FW: Appealing to or introducing Tech Comm "best practices"

Subject: FW: Appealing to or introducing Tech Comm "best practices"
From: "Kevin McGowan" <mcgowan -at- loran -dot- com>
To: "Techwr-L" <TECHWR-L -at- LISTS -dot- RAYCOMM -dot- COM>
Date: Fri, 22 Oct 1999 16:40:55 -0400

Wow, I love philisophical questions.

There is something to be said for creating your own path, not following
standards etc. However, sometimes it is a GOOD idea to follow common
practices. For example, how many people on this list have the Chicago Manual
of Style and/or the Microsoft Manual of Style? We do this for the sake of
commonality.

With the person in question, I see two possibilities:

1- if this is a crusty, difficult type of individual, who is adamant against
change...it might be time for a little tough love. "Look, your ideas are
good, but so are mine (and those of others on the team). By refusing to do
things the way the team/corporation/world wants them done, you're holding up
the show. We need to get this work done, so do it or split."

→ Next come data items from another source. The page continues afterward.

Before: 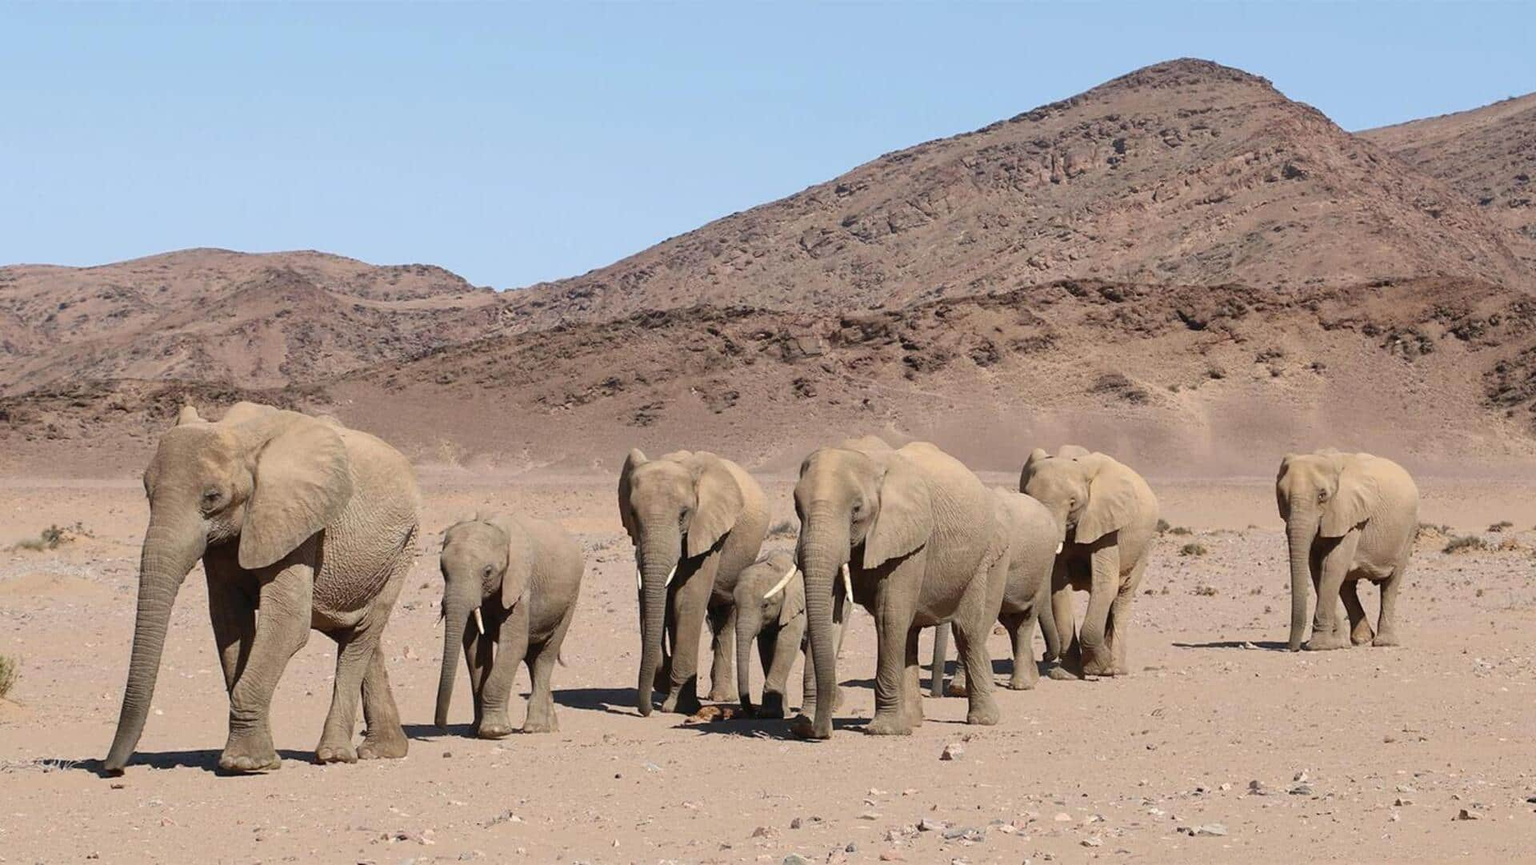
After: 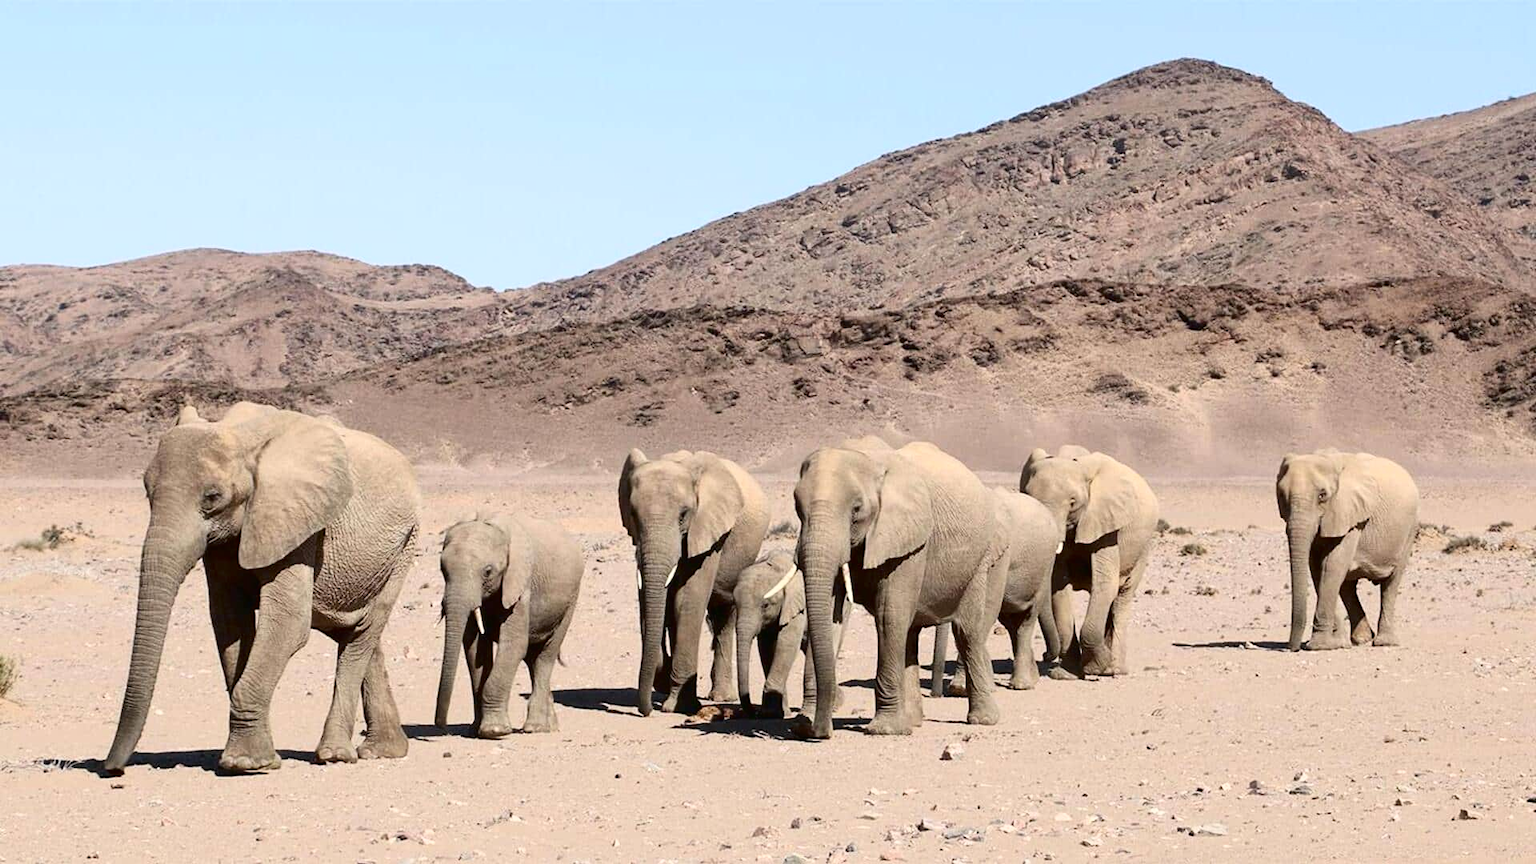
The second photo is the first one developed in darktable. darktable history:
tone curve: curves: ch0 [(0, 0) (0.003, 0.016) (0.011, 0.016) (0.025, 0.016) (0.044, 0.017) (0.069, 0.026) (0.1, 0.044) (0.136, 0.074) (0.177, 0.121) (0.224, 0.183) (0.277, 0.248) (0.335, 0.326) (0.399, 0.413) (0.468, 0.511) (0.543, 0.612) (0.623, 0.717) (0.709, 0.818) (0.801, 0.911) (0.898, 0.979) (1, 1)], color space Lab, independent channels, preserve colors none
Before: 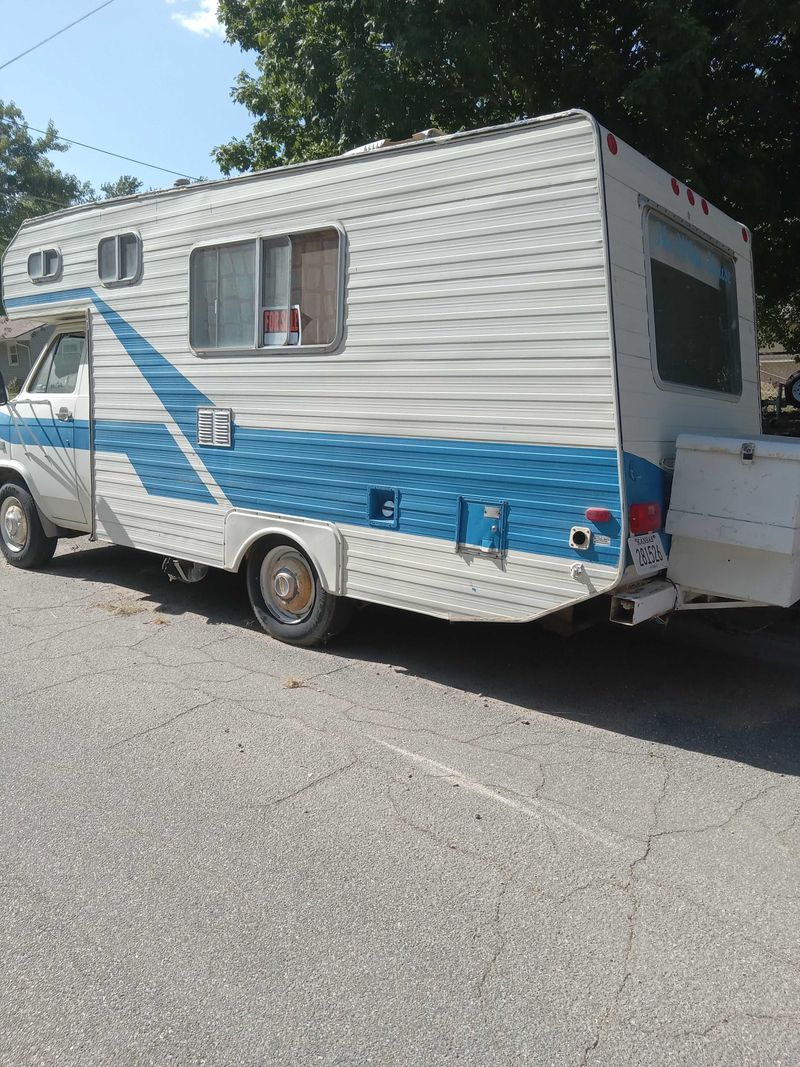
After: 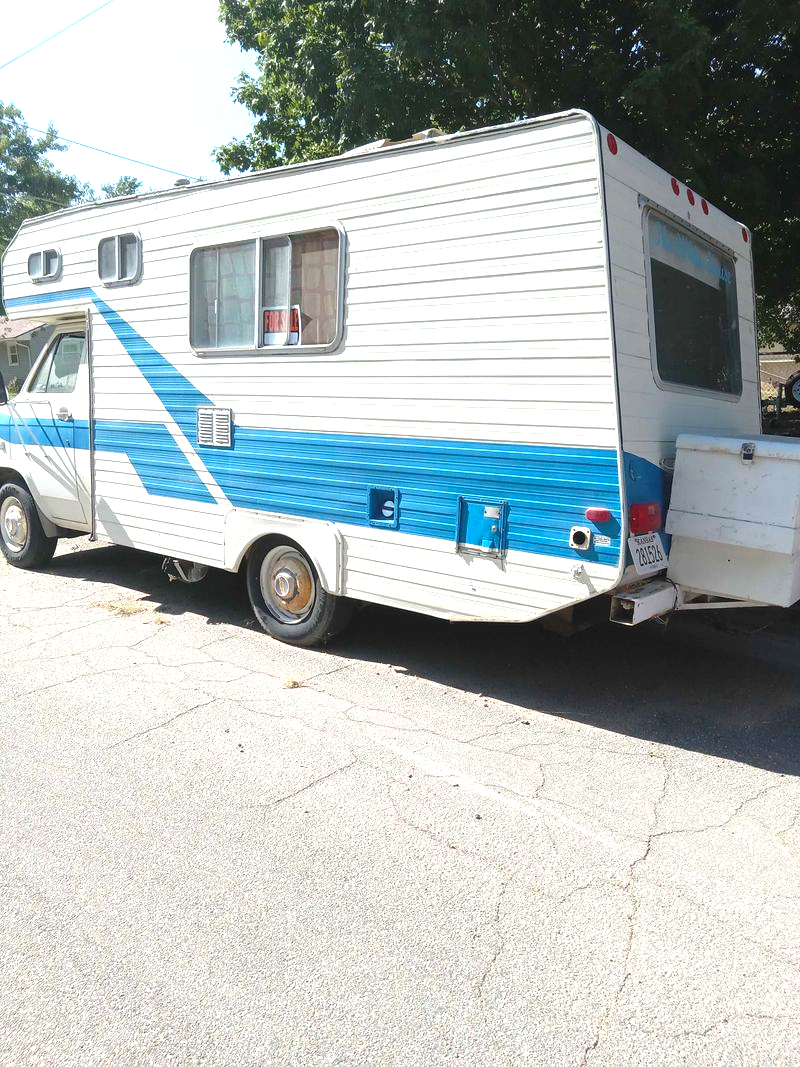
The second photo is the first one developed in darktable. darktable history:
exposure: black level correction 0, exposure 0.695 EV, compensate highlight preservation false
color balance rgb: linear chroma grading › shadows -8.506%, linear chroma grading › global chroma 9.847%, perceptual saturation grading › global saturation 8.531%, perceptual brilliance grading › global brilliance -5.71%, perceptual brilliance grading › highlights 24.305%, perceptual brilliance grading › mid-tones 7.061%, perceptual brilliance grading › shadows -5.039%, contrast -10.133%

2- if this person is at all open minded, and just hasn't been exposed to the
'standards' of technical documentation, perhaps some training is necessary.
If you are the team leader/manager, maybe you can give send this person to a
seminar, or hand over a couple of your books and say "read this. we'll
discuss it next week."

Person #1 will be a total PITA. I've seen it. The individual I worked with
flat-out refused to follow even corporate standards! he just didn't like
them! No amount of explanation or discussion would change his steel-trap
brain.

Person #2 might be a smaller PITA, but with more training and exposure to
the world of tech writing, he/she could be salvaged as a contributing team
member.

All that being said, it's a two-edged sword. One must also make sure that
"knowing the standards of technical communication" etc does not stop one
from hearing good ideas from others on your team, just because they don't
have the same level of training. Always be ready to try something new!

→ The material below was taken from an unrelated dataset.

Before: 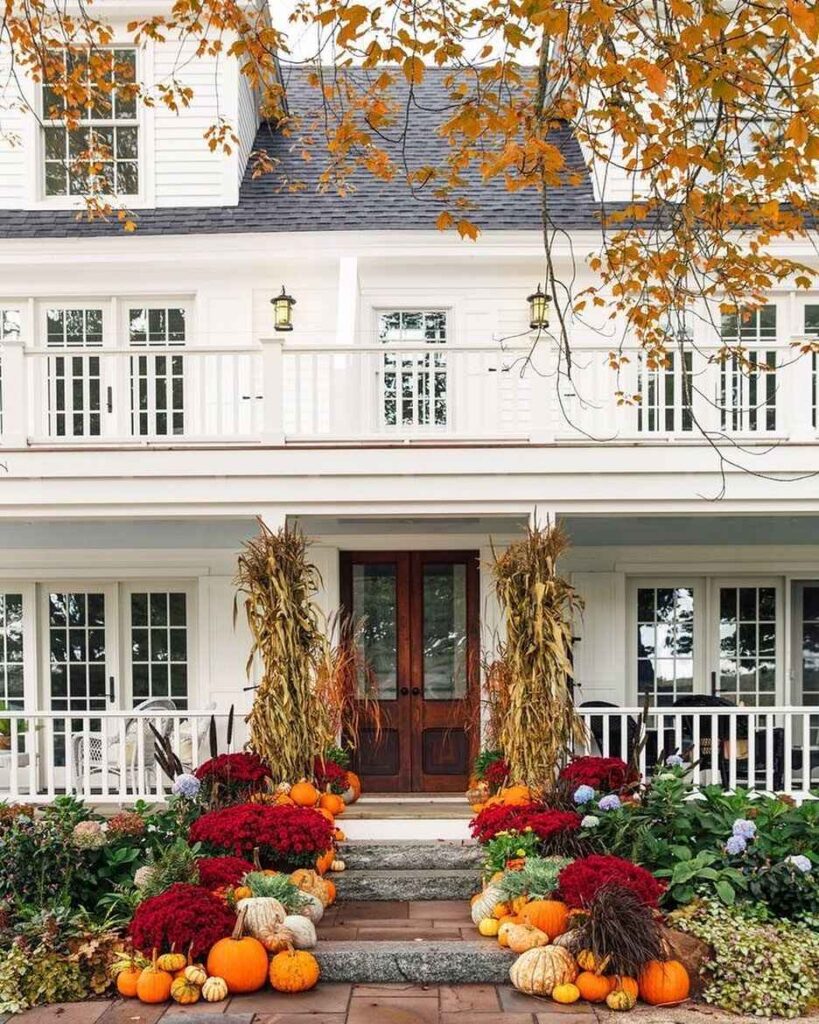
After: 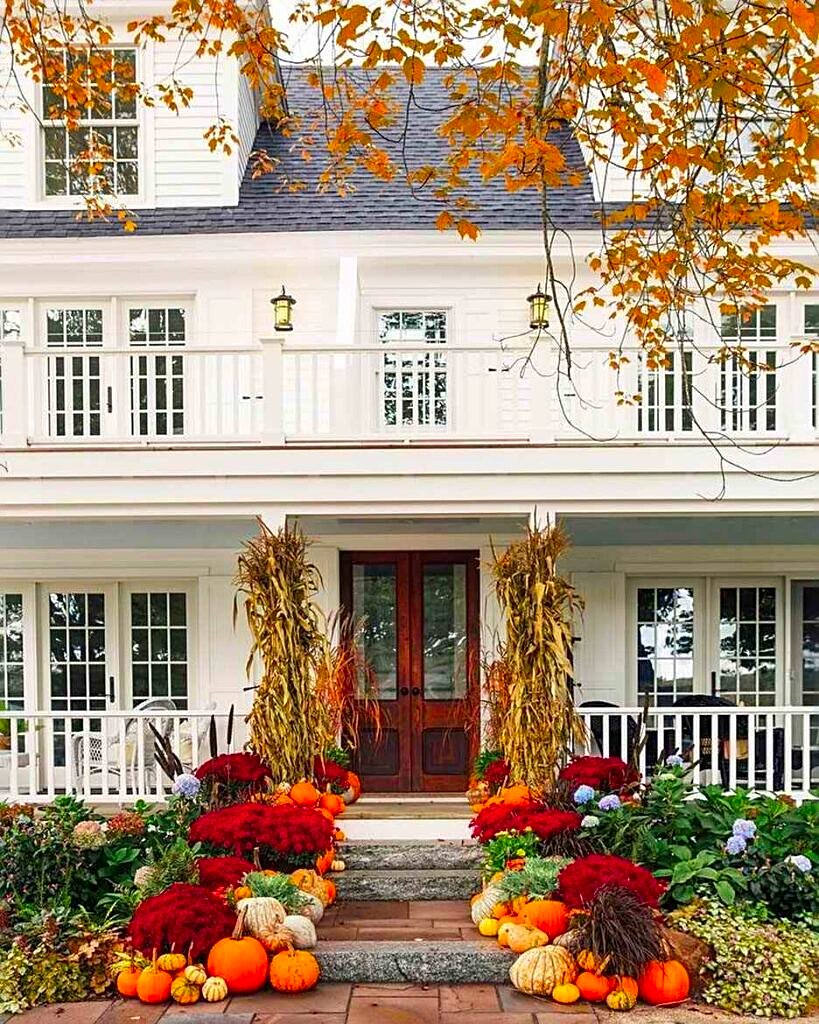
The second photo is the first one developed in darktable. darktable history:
contrast brightness saturation: saturation 0.518
sharpen: on, module defaults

No one likes to be told to change (I know I don't!), but be prepared to
change a few of your habits in exchange for him/her changing some of theirs.

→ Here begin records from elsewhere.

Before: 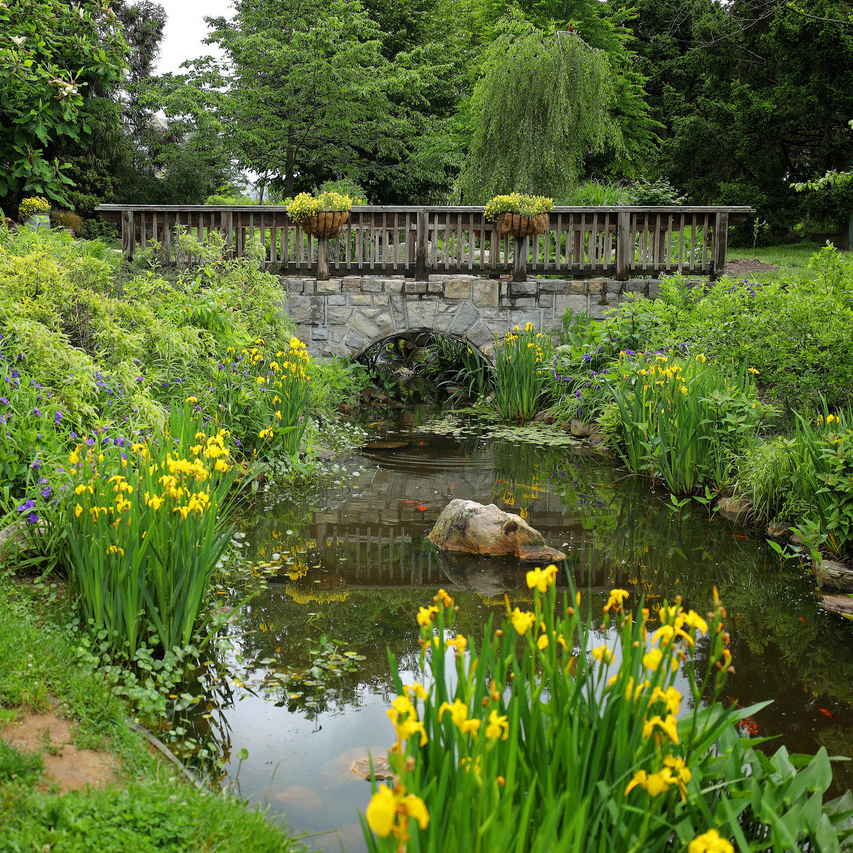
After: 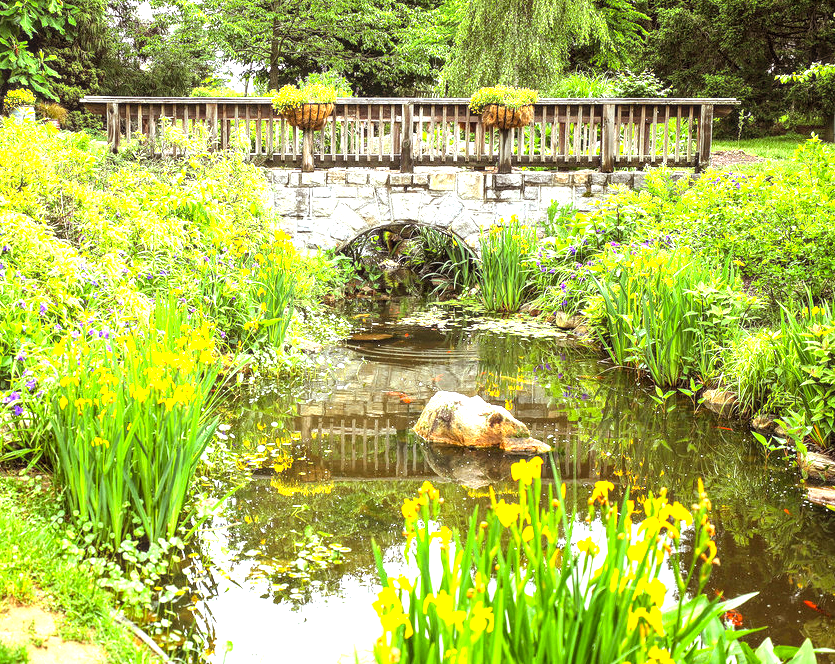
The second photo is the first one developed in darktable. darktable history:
crop and rotate: left 1.814%, top 12.818%, right 0.25%, bottom 9.225%
exposure: black level correction 0, exposure 2.088 EV, compensate exposure bias true, compensate highlight preservation false
local contrast: on, module defaults
rgb levels: mode RGB, independent channels, levels [[0, 0.5, 1], [0, 0.521, 1], [0, 0.536, 1]]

Cheers, and have a good weekend!

-Kevin


-----Original Message-----
From: bounce-techwr-l-9731 -at- lists -dot- raycomm -dot- com
[mailto:bounce-techwr-l-9731 -at- lists -dot- raycomm -dot- com] On Behalf Of Anonymous
Poster
Sent: Friday, October 22, 1999 1:09 PM
To: TECHWR-L
Subject: FWD: Appealing to or introducing Tech Comm "best practices"



Techwr-lers,

As a technical communicator in the software industry, I rely heavily on
resources such as this listserv, STC and ACM SIGDOC publications, books by
tech writing gurus (JoAnn Hackos, William Horton, Karen Schriver), etc. to
make sure I'm on the right track and not missing out on better ways to
create documentation.

But I keep running into technical communicators who, generally because
they "fell into" the field, have no knowledge of these resources and who
seem
to prefer to make up their profession and their documents as they go. While
these folks are plenty smart, mean well, and have expertise to share,
their documents often show a lack of exposure to the "standards" or "best
practices" of the field. (Not that any two tech writers could ever
completely agree on what the standards are, but there is at least some
consensus on some issues.) Also, maybe because these tech writers invented
their work without help from outside sources, they feel great ownership of
their work and can be highly defensive toward suggestions for improvement.

Does anybody out there have thoughts or advice on how to build a good
working relationship with such a colleague, while also encouraging them to
open up to the standards and best practices of the field, as described and
discussed in the major resources of the field (STC and ACM pubs, TECHWR-L,
etc.)?

I don't want to be griping or to start a gripe session here. I do want to
hear others' perspectives and suggestions. For me, this is a difficult,
serious situation, and I welcome input.